Responsable du projet : Marcello Vitali-Rosati
Coordinateur du projet : Servanne Monjour
Équipe : Enrico Agostini Marchese, Marie Christine Corbeil, Julie Tremblay Dévirieux, Jean-François Thériault, Peppe Cavallari.
Documentation du projet
- Le séminaire Écritures numériques et éditorialisation, cycle 2015-2016.
Ressources externes
- Répertoire des écrivaines et des écrivains numériques
- Le colloque "Écrivains, personnages, profils: l'éditorialisation de l'auteur", organisé les 24 et 25 mai à l'Univerisité de Montréal, en collaboration avec Bertrand Gervais (UQAM, CRC en Arts et littératures numériques)
Description du projet
Le développement du web participatif, ou web 2.0, a donné lieu ces dernières années à une multiplication de ce que l’on appelle les profils d’usagers. Chaque plateforme demande en effet la création d’un « profil » : depuis les réseaux sociaux jusqu’aux plateformes d’achat en ligne, en passant par les sites de rencontres, les jeux en ligne, les forums, les journaux, etc. Sur le réseau social bien connu Facebook, dans lequel l’usager est tenu de se présenter à ses « amis » en publiant ses données personnelles (date de naissance, lieu de résidence, activités, emploi, situation familiale, etc.), l’écrivaine québécoise Anne Archet remplit pourtant les champs destinés à ces données de profil de façon déconcertante : « emploi : succube adjointe à Satan » ; « A étudié : Allez les filles, trois Big Macs les filles à Université du Hamburger »... De même, sur son profil Twitter, l’écrivain fictif à caractère oulipien Pharaon Parka se décrit comme « Lurker et pantin d’abord. Remixeur de fuites ». En 2012 encore, Victoria Welby publiait sur le site de petites annonces canadien Kijiji une offre de service pour le moins surprenante : se définissant pour l’occasion comme une « écrivaine publique », elle proposait d’écrire, pour cinquante dollars de l’heure, courriers érotiques et autres récits licencieux. Dans ces trois cas comme dans d’autres, composant un corpus de langue française, il s’agit clairement de détourner l’outil et ses fonctions. Si ces pratiques s’extraient du cadre des usages conventionnels du profil d’utilisateur, elles ne sauraient être isolées, et mettent en évidence un phénomène d’appropriation des outils et des formes numériques par des écrivains qui, selon une démarche à la fois transgressive et ludique, investissent des espaces fonctionnels pour les transformer en espaces artistiques. Mais quelles sont les formes, les valeurs et les implications d’une telle appropriation ? L’hypothèse centrale de ce projet est la suivante : ces détournements des fonctions et des formes du profil d’usager peuvent être considérés comme des pratiques littéraires qui, par leur créativité ludique, subvertissent l’usage courant du profil et ses implications sociales, pour assumer une fonction politique.

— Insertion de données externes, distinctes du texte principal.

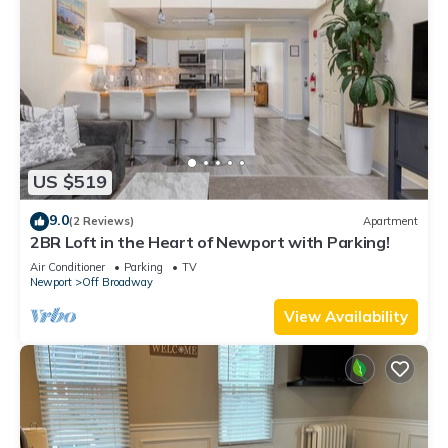
US $519
9.0
(2 Reviews)
Apartment
2BR Loft in the Heart of Newport with Parking!
Air Conditioner
Parking
TV
Newport
Off Broadway
View Availability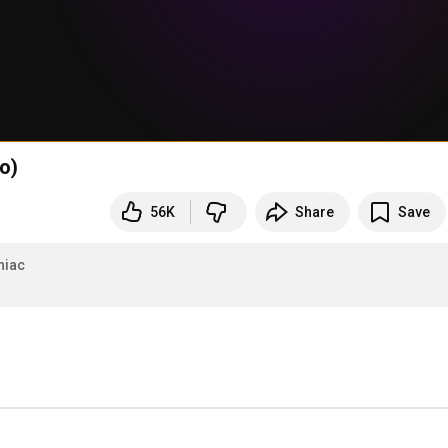
o)
56K
Share
Save
niac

À partir d’un corpus francophone, notre projet entend vérifier cette hypothèse avec le triple objectif de :
- Démontrer la fonction poétique du profil dans les pratiques d’écriture en ligne. Convaincus que les études littéraires ont un rôle majeur à jouer dans le cadre d’une réflexion interdisciplinaire sur le fait numérique, nous souhaitons explorer la littérarité de certaines pratiques d’écriture en ligne.

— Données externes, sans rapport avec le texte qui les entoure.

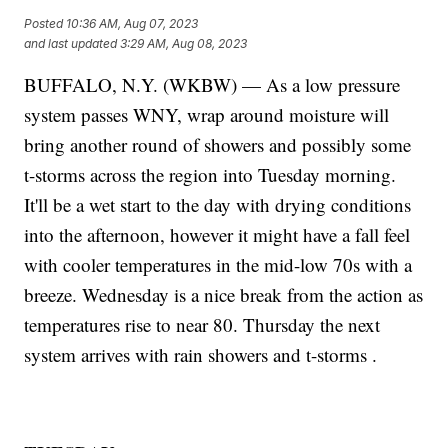
Posted
10:36 AM, Aug 07, 2023
and last updated
3:29 AM, Aug 08, 2023
BUFFALO, N.Y. (WKBW) — As a low pressure
system passes WNY, wrap around moisture will
bring another round of showers and possibly some
t-storms across the region into Tuesday morning.
It'll be a wet start to the day with drying conditions
into the afternoon, however it might have a fall feel
with cooler temperatures in the mid-low 70s with a
breeze. Wednesday is a nice break from the action as
temperatures rise to near 80. Thursday the next
system arrives with rain showers and t-storms .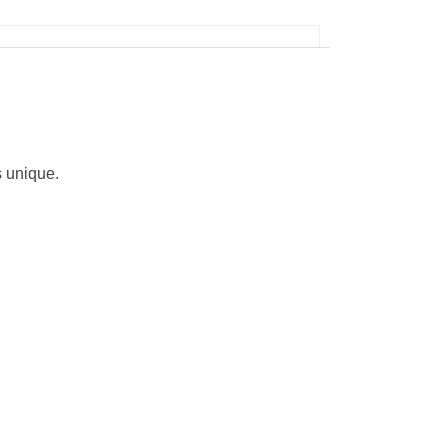
s unique.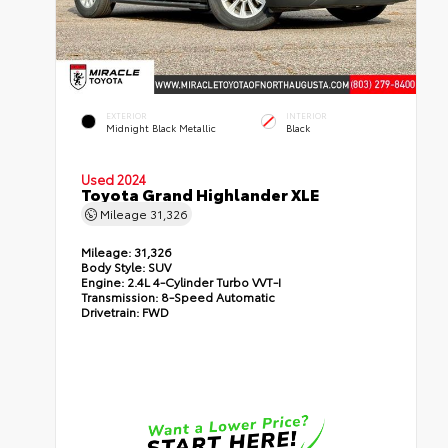
EXTERIOR
INTERIOR
Midnight Black Metallic
Black
Used 2024
Toyota Grand Highlander XLE
Mileage
31,326
Mileage:
31,326
Body Style:
SUV
Engine:
2.4L 4-Cylinder Turbo VVT-I
Transmission:
8-Speed Automatic
Drivetrain:
FWD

- Mettre en perspective cette étude du profil avec des formes et des pratiques artistiques historiques, notamment visuelles (l’autoportrait, la silhouette) mais surtout textuelles (autobiographiques et autofictionnelles), prenant le parti d’étudier la culture numérique selon des rapports de continuité plutôt que de rupture.
- Montrer la fonction politique de la littérature. La littérature prend en effet position par rapport au débat mené sur la question des données personnelles, de la séparation public/privé sur le web. Si le détournement littéraire engage une fonction ludique évidente, cette réappropriation d’un dispositif formaté, notamment conçu pour tracer les usagers, a certainement des implications politiques.